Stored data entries
Start of Block
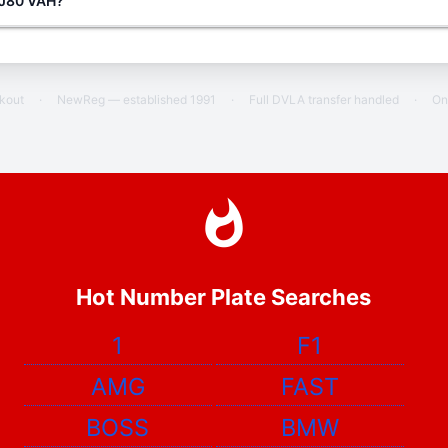
g J80 VAH?
ckout
·
NewReg — established 1991
·
Full DVLA transfer handled
·
On
Hot Number Plate Searches
1
F1
AMG
FAST
BOSS
BMW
End of Block
» ABOUT THIS EXERCISE: Set down every line of text from the material above without any change, and leave out the pictures.

» FINISHED TASK:
g J80 VAH?
ckout
·
NewReg — established 1991
·
Full DVLA transfer handled
·
On
Hot Number Plate Searches
1
F1
AMG
FAST
BOSS
BMW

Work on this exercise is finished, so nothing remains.